Malgioglio: “Mina mi fece un caz*iatone al primo incontro”/ “Oggi le auguro felicità”

- Stella Dibenedetto

Cristiano Malgioglio apre i cassetti dei ricordi raccontando i momenti vissuti con Mina: “al primo incontro di lavoro mi fece un caz*iatone”.

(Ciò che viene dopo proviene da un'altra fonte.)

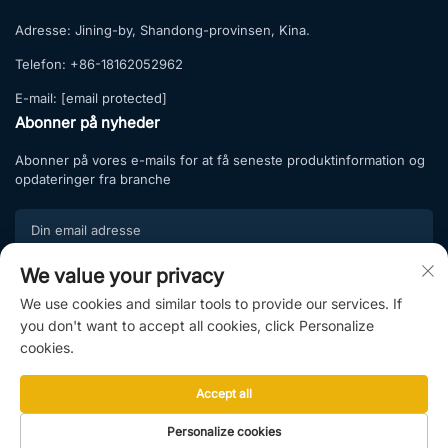
Adresse:
Jining-by, Shandong-provinsen, Kina.
Telefon:
+86-18162052962
E-mail:
[email protected]
Abonner på nyheder
Abonner på vores e-mails for at få seneste produktinformation og
opdateringer fra branche
We value your privacy
Tilmeld
We use cookies and similar tools to provide our services. If
Tilmeld dig vores abonnementsliste og nyd eksklusive tilbud samt
you don't want to accept all cookies, click Personalize
professionel rådgivning.
cookies.
Accept all
Copyright © 2025 af Shandong Hightop Group & Shandong Raytop
Personalize cookies
Intelligent Manufacturing Co., Ltd. |
Privatlivspolitik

cristiano malgioglio verissimo
Cristiano Malgioglio a Verissimo

Cristiano Malgioglio, in una lunga intervista rilasciata ai microfoni di Vanity Fair, apre i cassetti dei ricordi per svelare dettagli inediti del suo rapporto con Mina, dal primo incontro di lavoro all’ultima volta che si sono visti. Mina compirà 80 anni il prossimo 25 marzo, ma per Malgioglio che ha scritto per lei successi intramontabili come “L’importante è finire”, “Ancora, ancora, ancora”, resta “una bambina. Me la immagino come una bella casalinga che fa le torte, che ama stare con i nipotini e lavorare all’uncinetto. Una donna molto curiosa, attenta, che legge e guarda molta televisione perché si diverte“, racconta a Vanity Fair. Mina e Malgioglio non si vedono da 10 anni quando collaborarono insieme a due brani che Cristiano scrisse per lei nel 2009: Questa vida loca (Vida loca) e Carne viva. I momenti che hanno condiviso, però, sono davvero tanti. A partire dal primo incontro per strada. All’epoca, Mina era già una star e Malgioglio sognava di poter scrivere qualcosa per lei. La vide un giorno, per strada, e decise di provare a convincerla a dargli una possibilità. “Mina, Mina! le urlai aggrappandomi alla sua gonna mentre l’autista provava a strattonarmi. Le dissi che avevo sempre sognato di scrivere per lei e che non poteva dirmi di no, e lei si mise a ridere come una pazza.’Vieni domani, ti aspetto alle 9′ rispose. Un miracolo, non ci potevo credere che l’avessi convinta ad ascoltare le mie canzoni”.

MALGIOGLIO: “ARRIVAI IN RITARDO AL PRIMO APPUNTAMENTO DI LAVORO CON MINA”

Il primo incontro di lavoro tra Cristiano Malgioglio e Mina non andò nel migliore dei modi. La Tigre di Cremona diede appuntamento a Malgioglio alle 9, ma lui arrivò con dieci minuti di ritardo irritando la cantante. «Andai nel suo studio, ma arrivai con dieci minuti di ritardo. “A che ora ti avevo detto ieri?” mi chiese. “Alle 9” risposi. “E adesso che ora sono? Se vuoi fare questo mestiere devi essere sempre puntuale” continuò lei. Io mi sentii morire, neanche il tempo di iniziare e già mi ero beccato un bel cazziatone. Poi presi la chitarra, ma non riuscii a cantare: prima si ruppe una corda, poi un’altra ancora, e Mina mi prendeva per i fondelli. “Ridi pure” le dissi, “tanto io scriverò il tuo più grande successo”. “Sì, certo, mi scriverai la Turandot” fece lei. Ma andò proprio come predissi io», ricorda Malgioglio che così scrisse per lei L’importante è finire, una canzone che scalò le classifiche. Dopo tanti successi, Mina decide di lasciare le scene. “Più vai avanti in questo lavoro e più diventa faticoso: non tutti si chiamano Mina, pensiamo a quante gente è scomparsa nel corso degli anni. Il colpo di genio di Mina è stato quello di lasciare il mondo dello spettacolo quando era ancora Mina, esattamente come Brigitte Bardot e Greta Garbo”, spiega Cristiano.

MALGIOGLIO: “AUGURO A MINA DI ESSERE FELICE”

Tra Mina e Malgioglio c’è un rapporto di sincero affetto e per il suo 80esimo compleanno, il paroliere augura alla Tigre di Cremona “di essere felice, anche se sono sicuro che lo sia già“. Lunico dispiacere di Malgioglio è che Benedetta, la figlia di Mina, non abbia mai visto la madre esibirsi dal vivo. “Mi dispiace solo che Benedetta non abbia mai potuto vedere un’esibizione della mamma dal vivo: è il suo grande rammarico. Me la ricordo ancora Mina che fumava, che prima di salire in scena si faceva il segno della croce e aveva le mani sudate. A lei sono sempre piaciuti i testi con un coinvolgimento particolare, con le storie d’amore in cui non c’è il maschile e il femminile. Sempre un passo avanti a tutti“, ha concluso.